Thursday, August 14, 2003

Great Black Out 2003 Ontario


Black Out 2003



Photo by Mark Bellis


Vehicles line up at closed gas bar on 401 during power blackout

Note from 2023 - I had just hit the highway out of Toronto when the power went out, so I avoided the gridlock from traffic lights going off. The southeastern part of Ontario where I was driving had power back on before nightfall since it is on the Quebec grid and only had to isolate itself from the rest of Ontario.  

August 14, 2003, Kingston, Ontario -
Really cute - I had put the Lamine family in my car and was about to take them to Kingston to find a hotel when Troy came up to me and said he was going to take everyone to the gas station. As I drove back everything was pitch dark until near Brockville. The bikers are firefighters from Ottawa who were on their way to Detroit, but had to turn back. I gave a little flashing pendant to Sarah in the story.

Hundreds of cars and trucks were stranded at the service stations along the 401. At one service station near Kingston, the Lamines, a family from Paris, France, who were vacationing in Canada and spoke little English were baffled. "Can you tell us what's going on?" said Florence Lamine, who had three children with her, aged 20 months to 10 years.

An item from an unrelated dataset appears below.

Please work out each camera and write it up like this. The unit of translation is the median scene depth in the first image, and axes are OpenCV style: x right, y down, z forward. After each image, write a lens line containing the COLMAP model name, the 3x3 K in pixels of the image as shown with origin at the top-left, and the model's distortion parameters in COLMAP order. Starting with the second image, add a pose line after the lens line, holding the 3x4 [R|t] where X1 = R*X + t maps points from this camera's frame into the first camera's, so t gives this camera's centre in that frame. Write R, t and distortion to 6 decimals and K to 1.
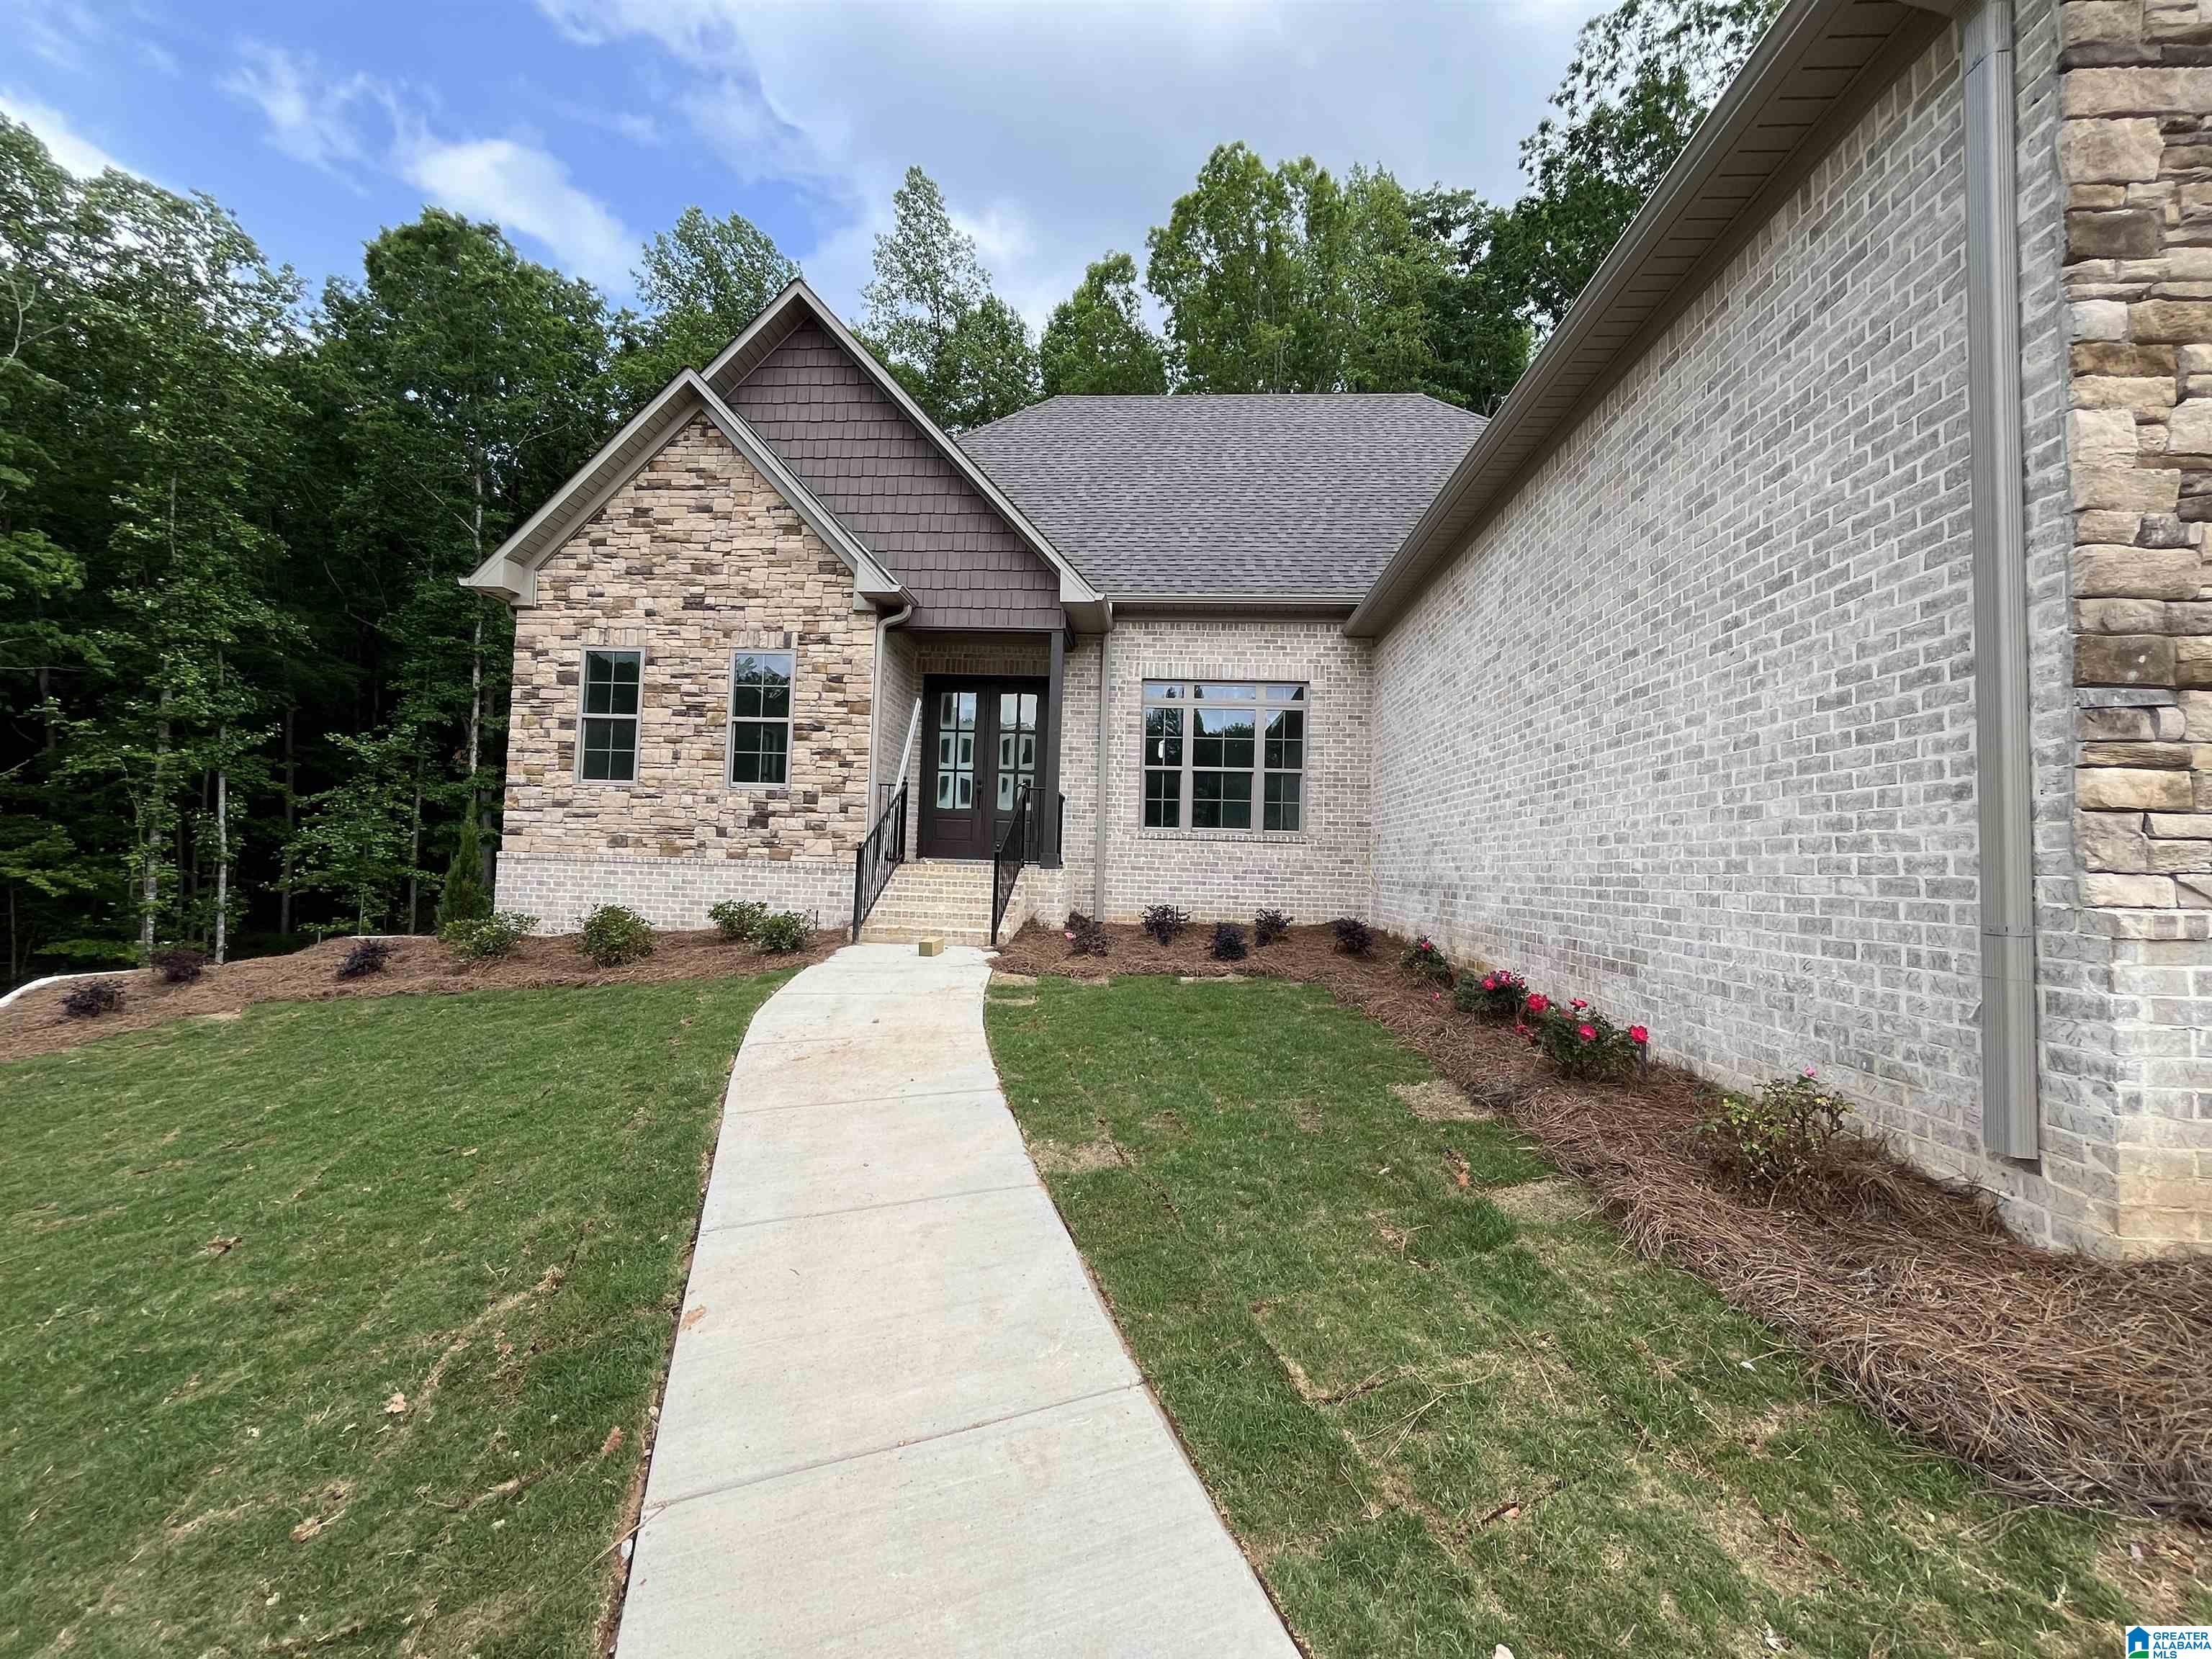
lens RADIAL K [[896.0, 0, 1106.0], [0, 896.0, 829.5], [0, 0, 1]] dist [-0.000772, -0.000132]
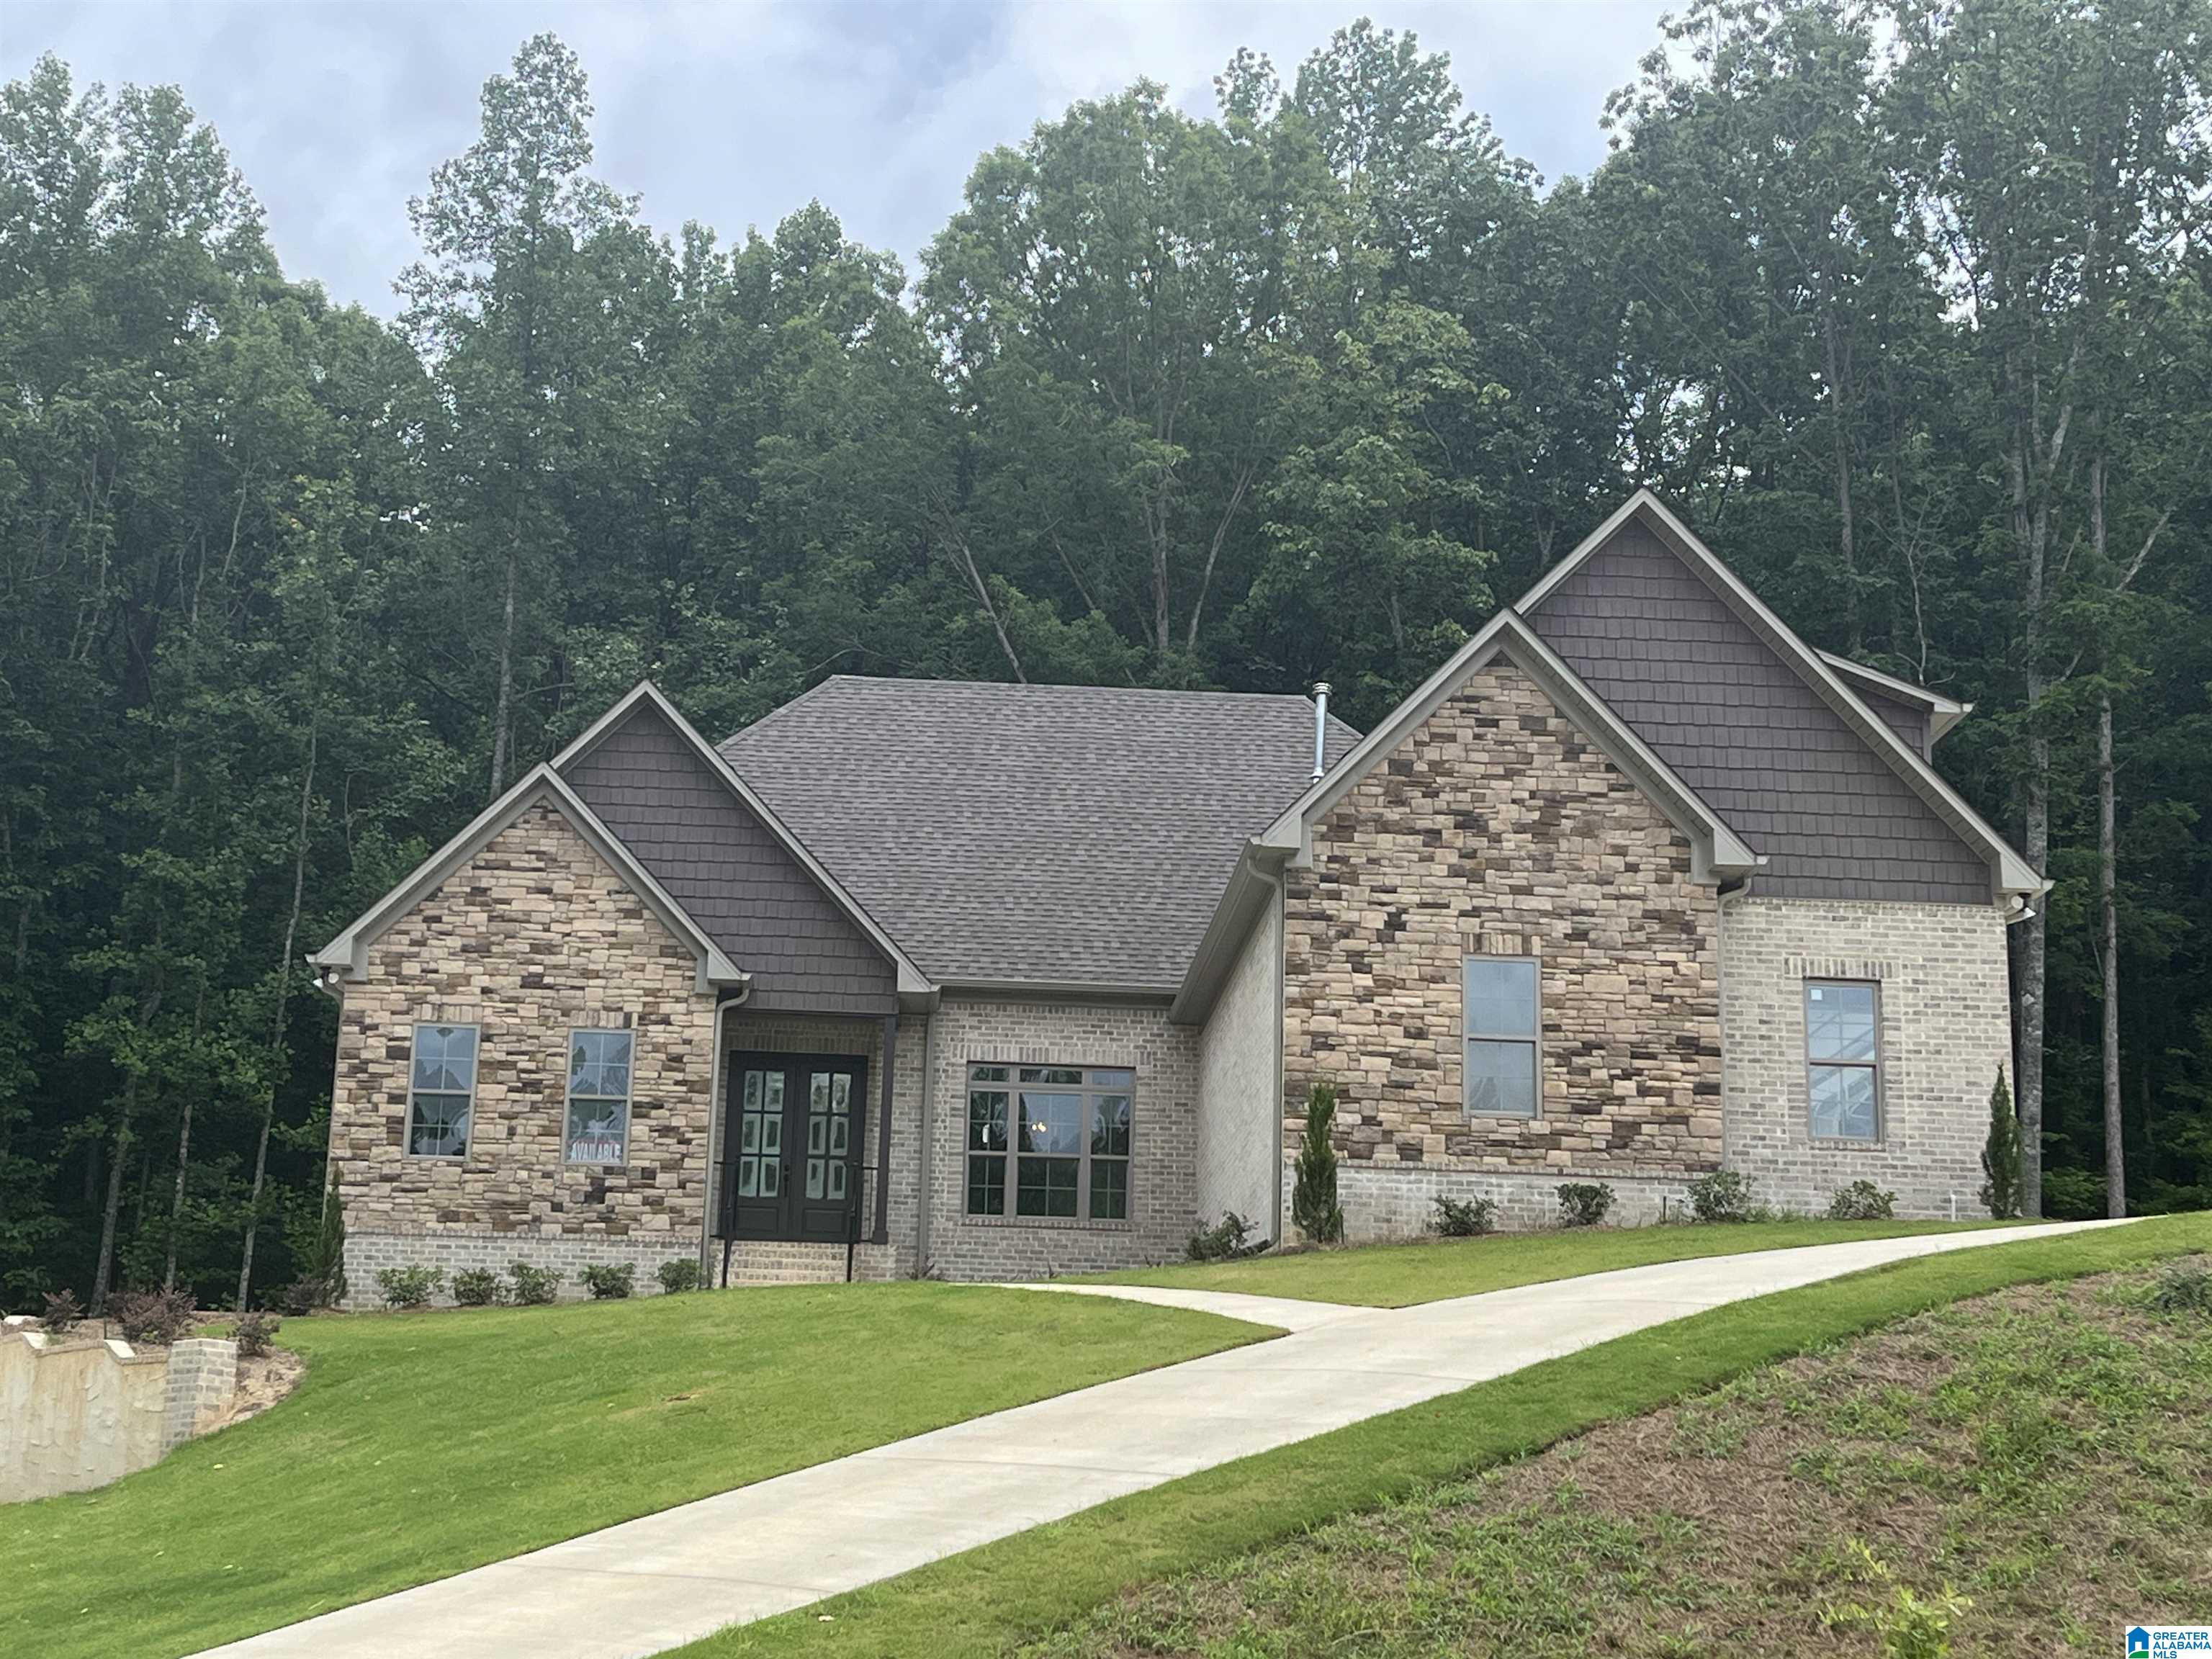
lens RADIAL K [[3399.5, 0, 1106.0], [0, 3399.5, 829.5], [0, 0, 1]] dist [0.155096, -0.042957]
pose [[0.990117, 0.028638, 0.137286, -0.351877], [-0.000074, 0.979036, -0.203688, 0.366899], [-0.140241, 0.201665, 0.969362, -2.880040]]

Her husband Lassad said they had been driving from Niagara Falls back to Quebec to fly home, when they first stopped for gas in Trenton to find all the stations shut down and the family were preparing to spend the night and possibly miss their flight home at the isolated station on the 401.
Douglas Dean of Missisauga and his daughter Sarah, 7, were more up beat when they were stuck on their way back from vacation in Nova Scotia. "It's no big thing " as he settled down. "I'm on vacation until Monday!" Many of the stranded became distressed as their cell phones stopped working when the batteries that powered the transmission towers began to run out of power.
The stranded motorists were saved when 16 year old Troy Ottenhof, who drove to the station where he'd work the past month and a half to pick up his pay check, organized a convoy of about a dozen cars to drive to a gas station nearby that he noticed had a working generator. "Everbody got there OK" said Troy, who wants to be an architect after he finishes high school. He put the cars in a convoy and drove slowly with a rope he'd borrowed from the mechanic in case anyone ran out of gas before they got to the working gas station. "One person did run out of gas, but it was just at the station so it was alright" he said. "One girl gave me 20 bucks!" to thank him for his help, "which is pretty cool" he said.
The convoy headed to O'Neil's Econo Fuels, a family owned station in Odessa, west of Kingston on Highway 2. The owner Chris O'Neil said that people began stopping at the station when they ran out of gas. "One woman had a tiny baby, two weeks old" and some other elderly people. Irene Storms, a woman who lived across the street saw how much the baby and mother were suffering in the intense heat and offered them a generator her late husband had for his hunting camp. "When the chips are down, we Canadians have to shear together", said Storms, a war bride from Manchester, England who married her late husband Claude when he was serving in the RCAF, and who said her determination came from her experiences of neighbours helping each other during war time.
Chris O'Neil said his nephew rigged the generator up to the fuse box so they could pump gas, and another man donated another generator he'd just bought and had in his trunk so they could pump diesel. He said his whole extended family, wife, in-laws, nephews and children, pitched in to direct traffic and even the local pizza parlour sent over some pizzas after he gave them gas to get their generator running.
O'Neil said they pumped $ 5,000 dollars worth of gas in two hours, something they normally do in three days, and only charged their regular price.